Prima di parlare del diario pittorico di Emilia Ruggiero, bisognerebbe avanzare qualche riflessione sul rapporto tra centro e periferia – nemesi onnipresente nella storia dell’arte italiana. Arte da sempre determinata da quell’autonomia enorme che le periferie esprimono. Nonostante il margine operativo o forse proprio nel cortocircuito che ne deriva, si sono sollevate inalienabili ricerche. Il peso ricattatorio del centro, in passato ha esercitato il suo carisma su personaggi come i pittori Ercole Pignatelli, Tonino Caputo o Fernando De Filippi, nati in quel Salento rimasto immutato anche dopo la guerra, cresciuti in quei borghi mai sfiorati dai bombardamenti che costrinsero all’editing architettonico ben altre geografie, dal quale partirono in cerca di fortuna. Eppure, nell’ottica di un rilievo politico e culturale della vita di ogni artista, su una strada di sostanza civile, il monachesimo dei laboratori d’arte figli di quelle che un tempo erano le botteghe, i magazzini, gli antri pronti ad accogliere certe vocazioni, in questo sud del mondo è una restanza che rende possibile una biodiversità istintiva a dispetto di tanta dittatura culturale, fertile germinazione propria delle province.
Per raccontare lo studio della pittrice Emilia Ruggiero, bisogna zoomare sul budello della caleidoscopica Puglia, sul Salento-incubatore distante dai pedaggi, su un rione popolare di Lecce, San Pio, sino ad ingrandire la porta di “Deep-osito” ovvero quello spazio vissuto due volte e riconvertito da vecchio deposito ad atelier tutto per sé, ma aperto a tutti quelli che la cercano, in Via Toma. Sul cavalletto c’è una tela, su un piattino di ceramica i colori che dicono l’incarnato di un volto di donna che guarda dritto negli occhi l’osservatore di turno. Tocca a me. La pittrice Emilia Ruggiero (classe ’79, nata a Mesagne e trasferitasi a Lecce dove ha scelto di restare a vivere dopo gli studi) mi accoglie con un volto cinquecentesco, come appena sbozzato da una di quelle fiabe che Basile trascrisse nel mirabolante Lu cuntu de li cunti, un’autentica bellezza, acqua e sapone, l’eleganza di una semplice maglietta a righe, pantaloni e ballerine ai piccoli piedi: è lei, si moltiplica negli autoritratti che lasciano il passo a un femminile plurale costruito con pazienza e cura, testimoniato dalle tele che formano un’altra parete, vivace come una stagione, abitata da tutte le muse confluite nel progetto Woman. Acrilici su tele le cui reali dimensioni si rivelano davvero solo quando sono offerte al colpo d’occhio tutte insieme, tasselli di un mosaico mai disunito dalla motivazione profonda del racconto breve distillato dentro un’immagine che si apre nel colore con tutta la complessità del reale di ogni pennellata.

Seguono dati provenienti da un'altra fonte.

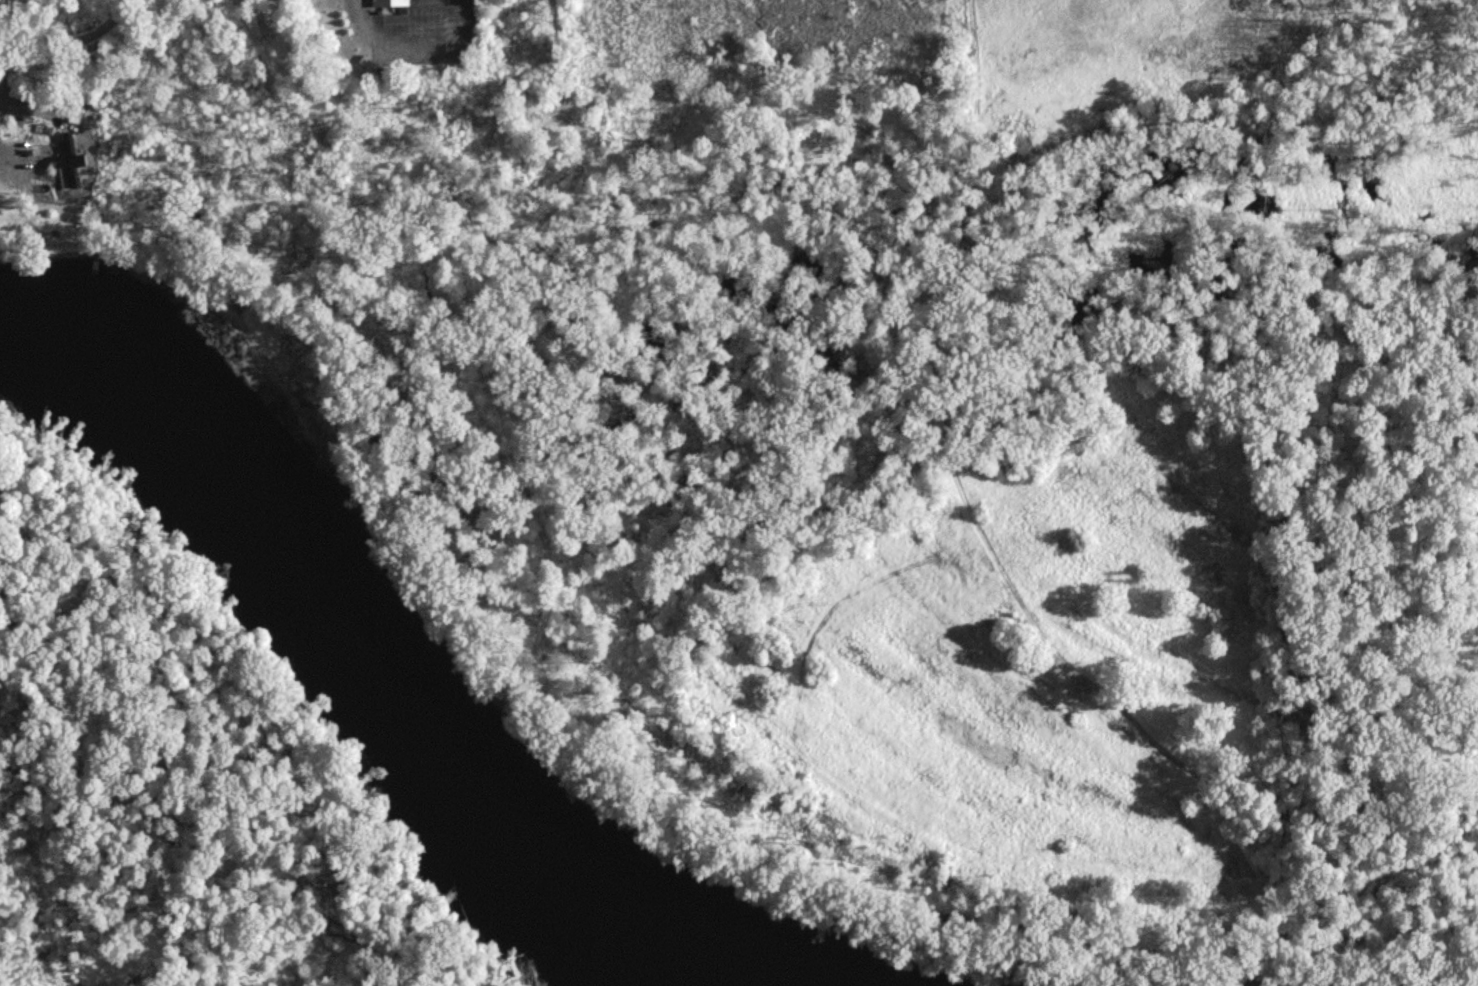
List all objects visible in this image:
building: (388, 3)
road: (416, 44)
road: (559, 46)
road: (79, 51)
river: (366, 677)

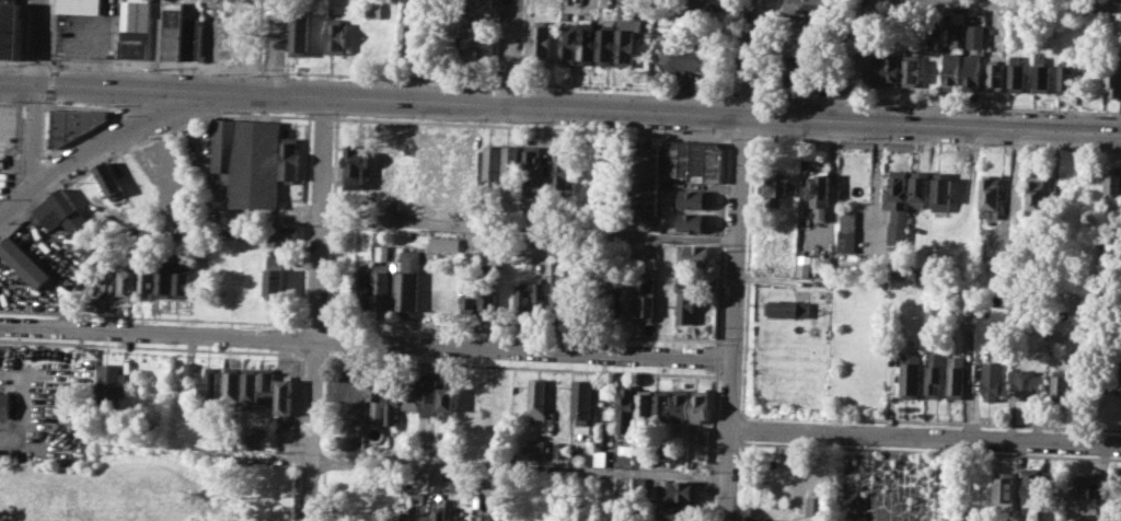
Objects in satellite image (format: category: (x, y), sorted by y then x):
road: (1017, 4)
building: (79, 6)
building: (807, 6)
building: (480, 7)
building: (375, 10)
building: (696, 10)
building: (804, 27)
building: (10, 28)
building: (135, 28)
road: (22, 30)
building: (173, 30)
road: (51, 33)
building: (211, 35)
building: (239, 35)
road: (260, 35)
road: (288, 36)
building: (301, 36)
building: (337, 36)
building: (191, 38)
building: (409, 38)
building: (975, 38)
building: (587, 40)
building: (606, 40)
building: (471, 41)
road: (495, 41)
road: (525, 41)
building: (569, 42)
building: (628, 42)
road: (38, 43)
building: (543, 43)
road: (156, 45)
road: (727, 47)
road: (758, 47)
building: (799, 47)
road: (274, 48)
road: (511, 53)
building: (684, 56)
road: (745, 58)
road: (12, 60)
road: (859, 60)
road: (34, 61)
road: (154, 65)
building: (798, 68)
building: (951, 68)
building: (871, 70)
building: (891, 70)
building: (911, 70)
building: (971, 70)
road: (273, 71)
building: (1016, 74)
building: (1041, 74)
building: (994, 75)
building: (1066, 75)
building: (1112, 75)
road: (390, 77)
road: (49, 83)
road: (507, 83)
building: (799, 87)
road: (624, 88)
road: (102, 89)
road: (742, 92)
road: (12, 101)
road: (34, 102)
road: (48, 103)
road: (936, 103)
road: (89, 105)
road: (168, 111)
road: (663, 112)
road: (724, 112)
road: (322, 117)
building: (72, 124)
road: (530, 126)
road: (724, 131)
road: (740, 132)
road: (34, 134)
road: (118, 134)
road: (142, 140)
road: (936, 140)
road: (66, 144)
building: (249, 159)
building: (290, 159)
building: (695, 160)
building: (493, 162)
building: (511, 163)
building: (532, 163)
building: (357, 166)
building: (564, 172)
building: (428, 176)
building: (111, 179)
building: (645, 179)
building: (1113, 182)
building: (776, 185)
building: (921, 187)
building: (943, 190)
building: (820, 194)
building: (1035, 195)
building: (898, 196)
building: (990, 196)
building: (696, 198)
road: (16, 200)
building: (67, 217)
building: (695, 221)
building: (848, 230)
road: (529, 231)
building: (283, 234)
building: (898, 235)
building: (445, 242)
building: (1114, 251)
building: (383, 252)
building: (696, 256)
building: (277, 259)
building: (24, 262)
building: (815, 262)
building: (165, 279)
building: (128, 280)
building: (147, 280)
building: (182, 280)
building: (409, 282)
building: (275, 283)
building: (380, 285)
building: (362, 286)
building: (347, 287)
building: (506, 291)
building: (469, 294)
building: (541, 297)
building: (559, 297)
building: (487, 298)
building: (524, 298)
building: (648, 299)
building: (614, 302)
building: (667, 302)
building: (631, 303)
building: (686, 304)
building: (788, 308)
road: (318, 309)
road: (152, 316)
road: (734, 318)
road: (313, 325)
road: (622, 335)
road: (366, 340)
building: (1084, 354)
building: (189, 370)
building: (912, 374)
building: (937, 375)
building: (957, 376)
building: (112, 380)
building: (994, 381)
building: (1029, 382)
building: (209, 383)
building: (232, 383)
building: (249, 383)
building: (268, 384)
building: (1062, 385)
building: (411, 393)
building: (284, 394)
building: (356, 394)
building: (428, 394)
building: (502, 395)
building: (376, 397)
building: (538, 397)
building: (391, 399)
building: (447, 402)
building: (4, 404)
building: (581, 404)
building: (701, 404)
building: (645, 405)
building: (663, 405)
building: (681, 405)
building: (626, 406)
building: (445, 436)
road: (926, 438)
road: (0, 439)
building: (249, 442)
building: (626, 447)
building: (536, 448)
building: (561, 449)
building: (658, 449)
road: (465, 465)
building: (459, 481)
building: (1032, 485)
building: (1050, 486)
parking lot: (892, 487)
building: (684, 490)
building: (1006, 490)
building: (1086, 494)
building: (815, 505)
road: (21, 506)
building: (439, 511)
building: (682, 511)
building: (492, 518)
building: (620, 519)
building: (763, 520)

Emilia Ruggiero si oppone con tutte le sue forze al risentimento atavico, indicibile, che per secoli si è abbattuto contro le donne, mentre si muove nel laboratorio che ha così lungamente desiderato, continua a evocare quei secoli oscuri durante i quali non era ammissibile che una donna dipingesse e fosse considerata una pittrice, la maggior parte fra quelle che riuscivano a entrare nello studio di un’artista cercavano di imparare il più possibile mentre si garantivano un lasciapassare invisibile posando e lasciandosi credere delle comuni modelle, artiste assenti dalle antologie che inanellano principalmente capolavori firmati da uomini. C’è una frase che Emilia ripete: «La maniera non serve, è inutile». In queste poche parole si può rintracciare la lunga fedeltà di un’artista al genere di racconto pittorico che agisce come terreno di sperimentazione per destrutturare le forme del genere-ritratto e le sue prospettive di senso arrivando a influenzare la conformazione delle sue opere più compiute.
Per tentare di individuare le invarianti e l’organizzazione tematica di queste prose o biografie dipinte, per cogliere quello che la Ruggiero ribadisce nel titolo di un suo autoritratto del 2012, Solu alla morti non c’è rimediu, si può considerare che la scelta dei soggetti testimonia la necessità di lasciar emergere il punto di vista, gli stati d’eccezione femminili che rifiutano la mimesi poiché abitano vite che a un certo punto hanno sollevato lo sguardo.